* 文章の抜粋
この“楽観主義ルール”は、頭のいい人間は懐疑的になりがちで、提案されたアイデアを早計に論破してしまう傾向にあると考えた同社のパートナーたちが、そうした事態を阻止するために作り出した。これが、新型コロナウイルスのパンデミックによって絶望感が広がるなかで大きな意味を持ちつつある。
「我々は、投資先の企業に対して、勇気ある行動を取るよう促すことが義務だと考えています」
ベイリー・ギフォードの主要な運用戦略で共同運用マネジャーを務めるジェームズ・アンダーソン(60)は言う。アンダーソンは、112年の歴史を誇るこの投資会社で37年のキャリアを持つベテランだ。同社は現在、ポートフォリオ企業に書簡を送り、CEOに解雇やコスト削減を未然に防ぐよう促している。さらに、投資先企業が成長計画を維持できるよう、新たな資本も提供している。

* 一覧
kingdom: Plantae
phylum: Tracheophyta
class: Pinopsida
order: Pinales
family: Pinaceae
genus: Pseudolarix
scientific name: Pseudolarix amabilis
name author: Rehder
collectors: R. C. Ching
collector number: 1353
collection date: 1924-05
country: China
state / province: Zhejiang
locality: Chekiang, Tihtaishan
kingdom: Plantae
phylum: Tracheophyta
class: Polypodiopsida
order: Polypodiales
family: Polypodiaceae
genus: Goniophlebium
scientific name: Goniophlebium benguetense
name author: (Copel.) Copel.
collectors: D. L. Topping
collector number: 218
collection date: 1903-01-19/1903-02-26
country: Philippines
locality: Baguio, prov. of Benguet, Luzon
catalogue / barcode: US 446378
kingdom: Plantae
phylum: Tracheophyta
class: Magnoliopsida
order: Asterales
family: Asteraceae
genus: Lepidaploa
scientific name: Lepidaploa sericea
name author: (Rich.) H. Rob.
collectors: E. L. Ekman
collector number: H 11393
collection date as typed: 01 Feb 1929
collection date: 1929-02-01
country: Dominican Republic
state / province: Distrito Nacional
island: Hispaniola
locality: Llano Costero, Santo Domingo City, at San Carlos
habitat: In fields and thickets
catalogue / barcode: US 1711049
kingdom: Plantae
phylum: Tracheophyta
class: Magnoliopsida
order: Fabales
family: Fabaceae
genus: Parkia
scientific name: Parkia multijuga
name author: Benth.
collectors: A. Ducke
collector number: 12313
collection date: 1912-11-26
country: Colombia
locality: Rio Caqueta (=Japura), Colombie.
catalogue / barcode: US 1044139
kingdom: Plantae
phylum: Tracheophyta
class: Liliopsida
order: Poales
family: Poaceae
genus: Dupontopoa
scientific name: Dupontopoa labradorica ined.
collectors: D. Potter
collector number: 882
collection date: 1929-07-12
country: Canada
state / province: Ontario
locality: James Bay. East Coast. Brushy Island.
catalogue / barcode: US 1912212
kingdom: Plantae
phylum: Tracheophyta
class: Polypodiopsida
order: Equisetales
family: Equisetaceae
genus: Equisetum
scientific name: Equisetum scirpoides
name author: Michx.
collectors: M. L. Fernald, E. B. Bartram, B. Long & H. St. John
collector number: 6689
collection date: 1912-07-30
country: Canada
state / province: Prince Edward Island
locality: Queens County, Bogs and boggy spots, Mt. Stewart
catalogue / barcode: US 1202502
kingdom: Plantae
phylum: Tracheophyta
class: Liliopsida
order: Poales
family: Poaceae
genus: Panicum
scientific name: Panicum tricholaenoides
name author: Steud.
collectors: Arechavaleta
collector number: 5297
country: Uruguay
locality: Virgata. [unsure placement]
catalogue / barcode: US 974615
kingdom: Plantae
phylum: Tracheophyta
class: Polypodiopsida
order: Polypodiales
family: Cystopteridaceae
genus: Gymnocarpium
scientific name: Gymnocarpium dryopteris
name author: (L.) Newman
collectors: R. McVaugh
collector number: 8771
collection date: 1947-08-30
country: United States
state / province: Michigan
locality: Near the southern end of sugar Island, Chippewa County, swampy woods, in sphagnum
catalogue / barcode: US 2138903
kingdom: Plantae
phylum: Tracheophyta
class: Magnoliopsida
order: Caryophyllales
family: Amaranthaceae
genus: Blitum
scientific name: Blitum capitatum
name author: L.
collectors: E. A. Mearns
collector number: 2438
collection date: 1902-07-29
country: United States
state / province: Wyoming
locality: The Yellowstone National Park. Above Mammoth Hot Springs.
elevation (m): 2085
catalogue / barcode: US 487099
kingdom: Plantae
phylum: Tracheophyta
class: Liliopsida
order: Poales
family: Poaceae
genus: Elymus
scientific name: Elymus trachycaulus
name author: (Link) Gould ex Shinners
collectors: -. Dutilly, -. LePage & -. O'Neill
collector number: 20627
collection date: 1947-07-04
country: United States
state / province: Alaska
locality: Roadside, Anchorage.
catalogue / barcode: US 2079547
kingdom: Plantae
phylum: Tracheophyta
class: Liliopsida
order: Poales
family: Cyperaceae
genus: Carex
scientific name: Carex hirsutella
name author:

* やること
1. 抜粋の「ベイリー・ギフォードの主要な」から「持できるよう、新たな資本も提供している。」までを全部、一字も変えずに打ち直してください。
2. 抜粋によると、ジェームズ・アンダーソンはベイリー・ギフォードで何年のキャリアを持っていますか。
一覧はここでは使いません。

* 答え
1.
ベイリー・ギフォードの主要な運用戦略で共同運用マネジャーを務めるジェームズ・アンダーソン(60)は言う。アンダーソンは、112年の歴史を誇るこの投資会社で37年のキャリアを持つベテランだ。同社は現在、ポートフォリオ企業に書簡を送り、CEOに解雇やコスト削減を未然に防ぐよう促している。さらに、投資先企業が成長計画を維持できるよう、新たな資本も提供している。

2. 37年です。